◆ Document segment:
Five Players on the Magical Voices of Their Guadagnini Instruments

Compiled by Stephanie Powell

simone_porterViolinist Simone Porter

The Guad: 1745 G.B. Guadagnini violin, Parma. I have had the privilege to play it for about two and a half years.

Known History: I know very, very little—I only know its immediate history, who had it right before me, and the rest of its life is a mystery. It doesn’t belong to me but [the Mandell Collection of Southern California]generously loaned it to me.

Condition: It came to me in really great condition. It has the expected wear of hundreds of years, but it’s actually a very healthy instrument. The only repairs I’ve had done were, for the most part, minor. You know, touch ups that are really just from playing, like nicks and re-varnishing. There’s been only one major incident: There were pre-existing cracks in the pegbox that split at one point. It was one of those heart-stopping moments when I was tuning and I heard a crack and I thought, “Oh my God!” That was kind of terrifying. [Laughs.] But it turned out to be totally fine—I got the work done and right now it is spiffy!

Why do you feel a connection to this instrument?
This instrument really charmed me. I tried a lot of violins when I was going through this process and this one perked me up from the second I tried it. I read a lot of Harry Potter when I was younger and one of the main things in that book was that the wand chooses the wizard, and I’ve always kind of felt the same way about violins—that the violin chooses the player. And I felt this connection to this violin right away. I love the tone, which is on the soprano side, but it doesn’t lack any depth for that higher register. What I think I love the most is its versatility.

◆ Task details: Rewrite the part of the Guadagnini text that opens with "Known History: I" and closes with "loaned it to me.", swapping "mystery" for "puzzle". This data is not needed.

◆ Recorded data:
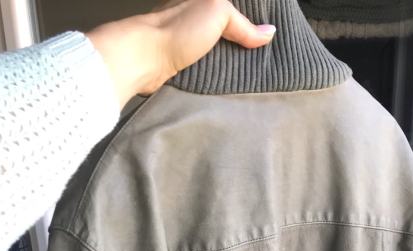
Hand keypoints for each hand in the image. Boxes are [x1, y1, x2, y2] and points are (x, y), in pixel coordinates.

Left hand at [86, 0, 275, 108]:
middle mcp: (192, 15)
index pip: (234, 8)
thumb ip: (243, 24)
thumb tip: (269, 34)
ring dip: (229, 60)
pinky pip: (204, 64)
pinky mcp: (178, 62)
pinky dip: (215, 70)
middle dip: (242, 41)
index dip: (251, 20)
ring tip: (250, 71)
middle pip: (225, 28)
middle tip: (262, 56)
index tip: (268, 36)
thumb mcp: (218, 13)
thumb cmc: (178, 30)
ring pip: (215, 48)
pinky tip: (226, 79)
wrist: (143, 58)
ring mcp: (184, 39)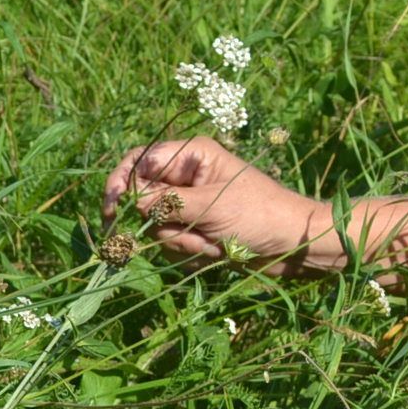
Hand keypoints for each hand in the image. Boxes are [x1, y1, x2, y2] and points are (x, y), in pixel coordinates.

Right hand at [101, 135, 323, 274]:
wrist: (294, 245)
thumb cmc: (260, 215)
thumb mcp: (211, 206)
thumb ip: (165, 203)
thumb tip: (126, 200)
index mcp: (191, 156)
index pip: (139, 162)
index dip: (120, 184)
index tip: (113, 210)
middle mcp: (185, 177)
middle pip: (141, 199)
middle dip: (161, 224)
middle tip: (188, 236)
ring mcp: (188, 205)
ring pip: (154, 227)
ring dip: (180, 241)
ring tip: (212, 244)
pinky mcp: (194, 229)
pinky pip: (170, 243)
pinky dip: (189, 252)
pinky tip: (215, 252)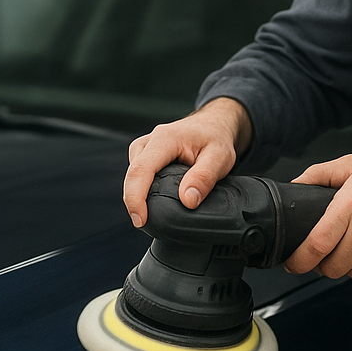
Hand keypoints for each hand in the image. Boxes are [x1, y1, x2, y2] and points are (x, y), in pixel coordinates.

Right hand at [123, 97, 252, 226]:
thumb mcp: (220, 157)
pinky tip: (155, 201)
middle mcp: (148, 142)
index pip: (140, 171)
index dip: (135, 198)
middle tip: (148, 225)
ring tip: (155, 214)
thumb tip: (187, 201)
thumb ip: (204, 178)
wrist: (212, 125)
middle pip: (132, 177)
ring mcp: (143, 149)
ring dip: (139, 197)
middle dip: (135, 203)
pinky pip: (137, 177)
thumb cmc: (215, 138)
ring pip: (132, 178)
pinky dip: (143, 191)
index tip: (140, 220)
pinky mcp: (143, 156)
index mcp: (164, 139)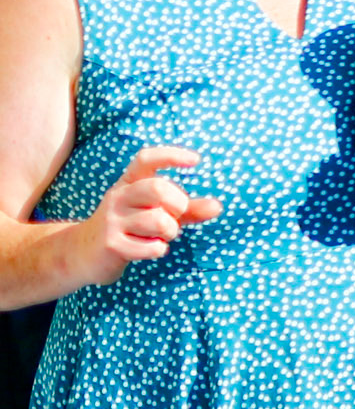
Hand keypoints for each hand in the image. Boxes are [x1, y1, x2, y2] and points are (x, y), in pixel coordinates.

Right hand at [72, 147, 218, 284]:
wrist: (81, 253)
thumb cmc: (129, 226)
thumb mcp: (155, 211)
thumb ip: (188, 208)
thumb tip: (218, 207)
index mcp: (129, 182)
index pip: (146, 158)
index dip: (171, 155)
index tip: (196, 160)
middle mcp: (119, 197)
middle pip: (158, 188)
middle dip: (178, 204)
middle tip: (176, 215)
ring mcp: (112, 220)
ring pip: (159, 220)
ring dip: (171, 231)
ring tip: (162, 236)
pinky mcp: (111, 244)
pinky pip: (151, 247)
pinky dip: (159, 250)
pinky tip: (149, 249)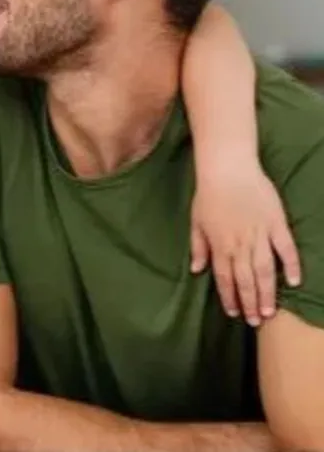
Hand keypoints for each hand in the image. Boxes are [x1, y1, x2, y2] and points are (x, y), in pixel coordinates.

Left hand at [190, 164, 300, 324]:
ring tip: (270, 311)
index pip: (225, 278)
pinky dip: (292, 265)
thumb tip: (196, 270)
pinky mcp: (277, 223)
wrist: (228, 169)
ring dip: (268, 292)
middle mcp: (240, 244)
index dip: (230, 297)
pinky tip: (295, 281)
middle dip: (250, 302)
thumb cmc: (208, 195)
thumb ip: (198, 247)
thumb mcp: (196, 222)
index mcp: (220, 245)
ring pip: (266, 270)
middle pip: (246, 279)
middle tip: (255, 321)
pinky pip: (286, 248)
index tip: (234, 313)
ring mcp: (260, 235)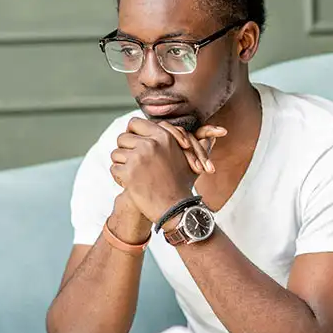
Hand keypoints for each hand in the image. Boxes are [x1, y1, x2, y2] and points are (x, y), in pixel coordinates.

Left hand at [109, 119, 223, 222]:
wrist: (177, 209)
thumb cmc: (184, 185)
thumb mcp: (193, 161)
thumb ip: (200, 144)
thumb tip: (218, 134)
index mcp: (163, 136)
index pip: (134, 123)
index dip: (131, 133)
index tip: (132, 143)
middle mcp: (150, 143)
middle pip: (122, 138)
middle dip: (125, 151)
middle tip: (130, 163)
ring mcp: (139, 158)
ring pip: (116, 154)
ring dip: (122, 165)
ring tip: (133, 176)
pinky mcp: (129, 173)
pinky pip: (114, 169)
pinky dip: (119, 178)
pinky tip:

◆ Your solution:
Known History: I know very, very little—I only know its immediate history, who had it right before me, and the rest of its life is a puzzle. It doesn’t belong to me but [the Mandell Collection of Southern California]generously loaned it to me.